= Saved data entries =
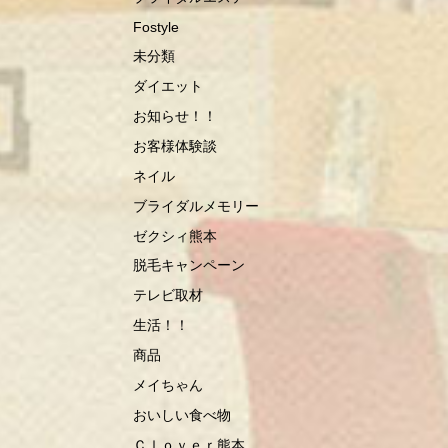
Fostyle
未分類
ダイエット
お知らせ！！
お客様体験談
ネイル
ブライダルメモリー
ゼクシィ熊本
脱毛キャンペーン
テレビ取材
生活！！
商品
メイちゃん
おいしい食べ物
Ｃｌｏｖｅｒ熊本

= Work order =
Each entry above is to be written out again unchanged, apart from the pictures, which are left out.

= Answer area =
Fostyle
未分類
ダイエット
お知らせ！！
お客様体験談
ネイル
ブライダルメモリー
ゼクシィ熊本
脱毛キャンペーン
テレビ取材
生活！！
商品
メイちゃん
おいしい食べ物
Ｃｌｏｖｅｒ熊本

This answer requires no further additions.